▸ **DATA FOR THE TASK**

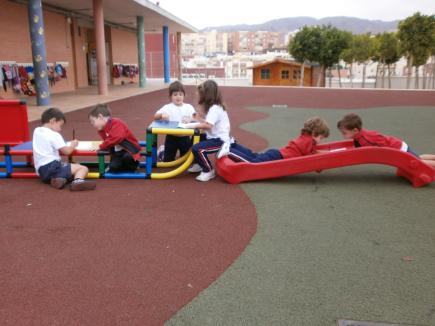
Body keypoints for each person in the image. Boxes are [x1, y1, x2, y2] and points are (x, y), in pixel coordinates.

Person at [32, 108, 96, 191]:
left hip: (41, 171)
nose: (60, 129)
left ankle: (59, 180)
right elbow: (67, 151)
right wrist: (73, 145)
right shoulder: (54, 134)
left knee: (67, 170)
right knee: (82, 168)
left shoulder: (36, 131)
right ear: (53, 121)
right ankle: (77, 182)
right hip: (52, 166)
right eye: (60, 125)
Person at [217, 117, 330, 163]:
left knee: (253, 155)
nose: (320, 141)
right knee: (252, 163)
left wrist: (320, 152)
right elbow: (308, 155)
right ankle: (230, 151)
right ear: (314, 133)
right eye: (320, 137)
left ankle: (234, 145)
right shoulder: (309, 141)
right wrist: (322, 156)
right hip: (278, 156)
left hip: (277, 153)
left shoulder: (305, 137)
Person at [187, 80, 230, 182]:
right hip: (215, 137)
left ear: (206, 95)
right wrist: (197, 119)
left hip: (220, 141)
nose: (198, 95)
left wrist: (191, 125)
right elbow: (208, 123)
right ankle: (198, 163)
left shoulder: (214, 108)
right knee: (196, 138)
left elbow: (208, 125)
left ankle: (208, 170)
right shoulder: (214, 107)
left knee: (197, 148)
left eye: (200, 93)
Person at [89, 104, 141, 173]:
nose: (92, 124)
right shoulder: (103, 129)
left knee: (127, 158)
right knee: (114, 168)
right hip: (118, 152)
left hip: (129, 150)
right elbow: (108, 142)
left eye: (93, 121)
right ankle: (121, 166)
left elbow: (116, 138)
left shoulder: (116, 123)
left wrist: (101, 147)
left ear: (100, 117)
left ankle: (134, 165)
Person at [336, 113, 419, 156]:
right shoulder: (358, 136)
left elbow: (380, 140)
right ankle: (433, 157)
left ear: (355, 130)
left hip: (398, 148)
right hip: (398, 145)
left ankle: (432, 167)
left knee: (419, 161)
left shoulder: (366, 138)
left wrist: (386, 152)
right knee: (418, 157)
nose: (343, 135)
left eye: (344, 133)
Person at [154, 81, 196, 162]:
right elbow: (155, 116)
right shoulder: (167, 107)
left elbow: (196, 117)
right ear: (170, 96)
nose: (178, 97)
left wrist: (190, 119)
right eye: (175, 94)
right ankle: (162, 152)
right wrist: (161, 116)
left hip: (185, 137)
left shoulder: (188, 107)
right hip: (171, 137)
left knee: (185, 160)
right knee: (168, 160)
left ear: (184, 95)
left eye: (180, 94)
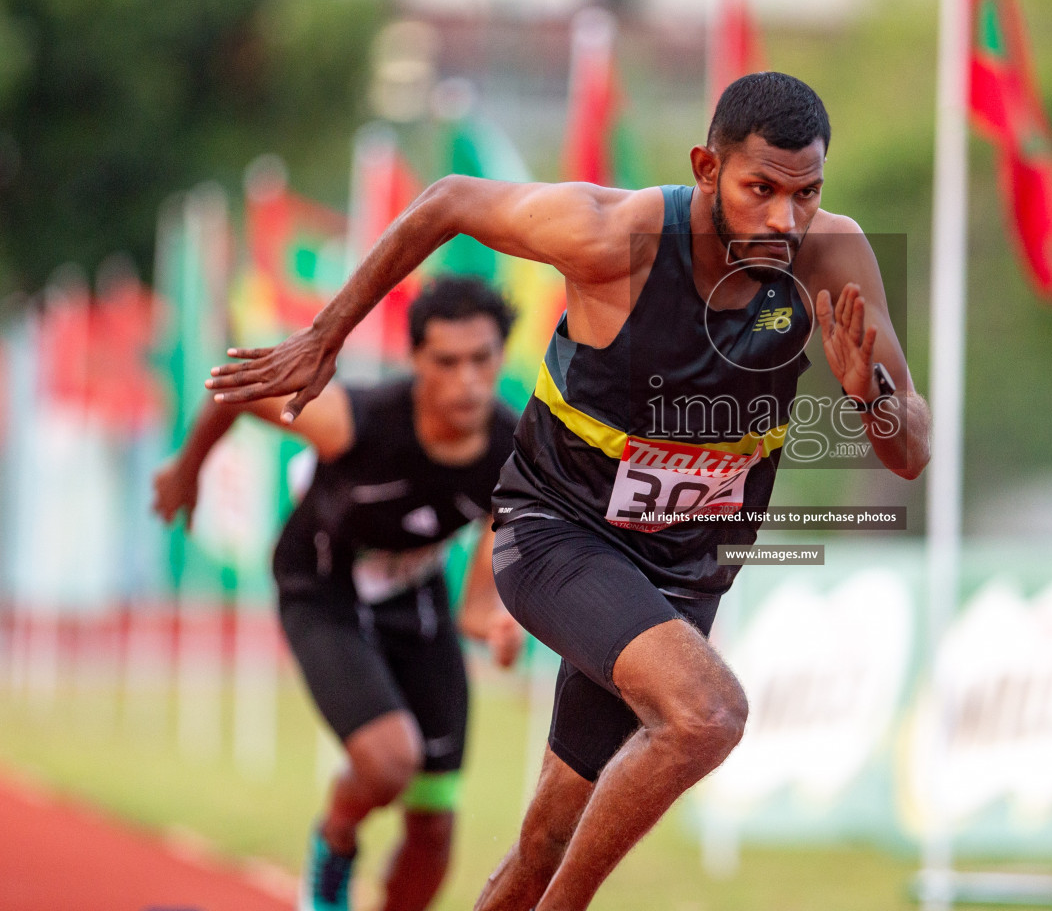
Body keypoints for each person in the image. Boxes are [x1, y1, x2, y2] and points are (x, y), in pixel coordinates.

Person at [205, 71, 932, 911]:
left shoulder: (830, 256)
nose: (783, 219)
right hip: (557, 531)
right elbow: (445, 200)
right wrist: (326, 335)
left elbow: (908, 450)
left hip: (683, 572)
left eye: (805, 194)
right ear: (706, 168)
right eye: (759, 189)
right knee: (708, 714)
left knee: (545, 842)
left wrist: (873, 395)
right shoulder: (612, 236)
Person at [154, 275, 525, 911]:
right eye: (447, 361)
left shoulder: (512, 453)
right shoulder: (355, 420)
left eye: (482, 359)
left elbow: (476, 604)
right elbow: (238, 386)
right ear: (416, 362)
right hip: (320, 587)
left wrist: (493, 623)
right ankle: (334, 845)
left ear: (500, 358)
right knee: (388, 763)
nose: (467, 379)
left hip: (416, 601)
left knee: (434, 824)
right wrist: (187, 470)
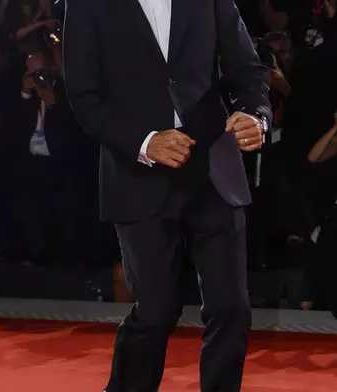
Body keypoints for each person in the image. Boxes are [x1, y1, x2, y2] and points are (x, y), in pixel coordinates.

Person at [63, 0, 271, 391]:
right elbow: (84, 95)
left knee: (231, 308)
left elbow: (246, 66)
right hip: (139, 172)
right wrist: (145, 143)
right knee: (156, 312)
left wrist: (255, 114)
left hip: (212, 169)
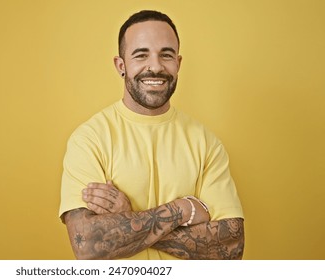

▸ **WORK REQUEST**
Every entry above is to be transcribed exactly, with all pictures left out.

▸ **EXPECTED ANSWER**
Body keypoints for each person in the image. Boxes are [x1, y1, x2, y2] and points are (x, y), in pixel coordinates.

Person at [32, 108, 96, 191]:
left hip: (41, 171)
nose: (60, 129)
left ankle: (59, 180)
right elbow: (67, 151)
right wrist: (73, 145)
right shoulder: (54, 134)
left knee: (67, 170)
right knee: (82, 168)
left shoulder: (36, 131)
right ear: (53, 121)
right ankle: (77, 182)
right hip: (52, 166)
right eye: (60, 125)
Person at [217, 117, 330, 163]:
left knee: (253, 155)
nose: (320, 141)
right knee: (252, 163)
left wrist: (320, 152)
right elbow: (308, 155)
right ankle: (230, 151)
right ear: (314, 133)
right eye: (320, 137)
left ankle: (234, 145)
right shoulder: (309, 141)
right wrist: (322, 156)
right hip: (278, 156)
left hip: (277, 153)
left shoulder: (305, 137)
Person at [187, 80, 230, 182]:
right hip: (215, 137)
left ear: (206, 95)
right wrist: (197, 119)
left hip: (220, 141)
nose: (198, 95)
left wrist: (191, 125)
right elbow: (208, 123)
right ankle: (198, 163)
left shoulder: (214, 108)
right knee: (196, 138)
left elbow: (208, 125)
left ankle: (208, 170)
right shoulder: (214, 107)
left knee: (197, 148)
left eye: (200, 93)
Person at [89, 104, 141, 173]:
nose: (92, 124)
right shoulder: (103, 129)
left knee: (127, 158)
right knee: (114, 168)
right hip: (118, 152)
left hip: (129, 150)
right elbow: (108, 142)
left eye: (93, 121)
right ankle: (121, 166)
left elbow: (116, 138)
left shoulder: (116, 123)
left wrist: (101, 147)
left ear: (100, 117)
left ankle: (134, 165)
Person at [336, 113, 419, 156]:
right shoulder: (358, 136)
left elbow: (380, 140)
right ankle: (433, 157)
left ear: (355, 130)
left hip: (398, 148)
right hip: (398, 145)
left ankle: (432, 167)
left knee: (419, 161)
left shoulder: (366, 138)
left wrist: (386, 152)
right knee: (418, 157)
nose: (343, 135)
left eye: (344, 133)
Person at [154, 81, 196, 162]:
right elbow: (155, 116)
right shoulder: (167, 107)
left elbow: (196, 117)
right ear: (170, 96)
nose: (178, 97)
left wrist: (190, 119)
right eye: (175, 94)
right ankle: (162, 152)
right wrist: (161, 116)
left hip: (185, 137)
left shoulder: (188, 107)
right hip: (171, 137)
left knee: (185, 160)
right knee: (168, 160)
left ear: (184, 95)
left eye: (180, 94)
Body keypoints for each person in the image. Boxes are [x1, y1, x2, y2] and points are (x, y), in pixel coordinates.

Person at [205, 71, 932, 911]:
left shoulder: (830, 256)
nose: (783, 219)
right hip: (557, 531)
right elbow: (445, 200)
right wrist: (326, 335)
left elbow: (908, 450)
left hip: (683, 572)
left eye: (805, 194)
right ear: (706, 168)
right eye: (759, 189)
right knee: (708, 714)
left knee: (545, 842)
left wrist: (873, 395)
right shoulder: (612, 236)
Person at [154, 275, 525, 911]:
right eye: (447, 361)
left shoulder: (512, 453)
right shoulder: (355, 420)
left eye: (482, 359)
left elbow: (476, 604)
right elbow: (238, 386)
right ear: (416, 362)
right hip: (320, 587)
left wrist: (493, 623)
right ankle: (334, 845)
left ear: (500, 358)
right knee: (388, 763)
nose: (467, 379)
left hip: (416, 601)
left knee: (434, 824)
right wrist: (187, 470)
Body keypoints for each person in the image. Boxes are [x1, y1, x2, y2] and points are (x, y), in pixel coordinates.

Person at [63, 0, 271, 391]:
right elbow: (84, 95)
left knee: (231, 308)
left elbow: (246, 66)
right hip: (139, 172)
right wrist: (145, 143)
right knee: (156, 312)
left wrist: (255, 114)
left hip: (212, 169)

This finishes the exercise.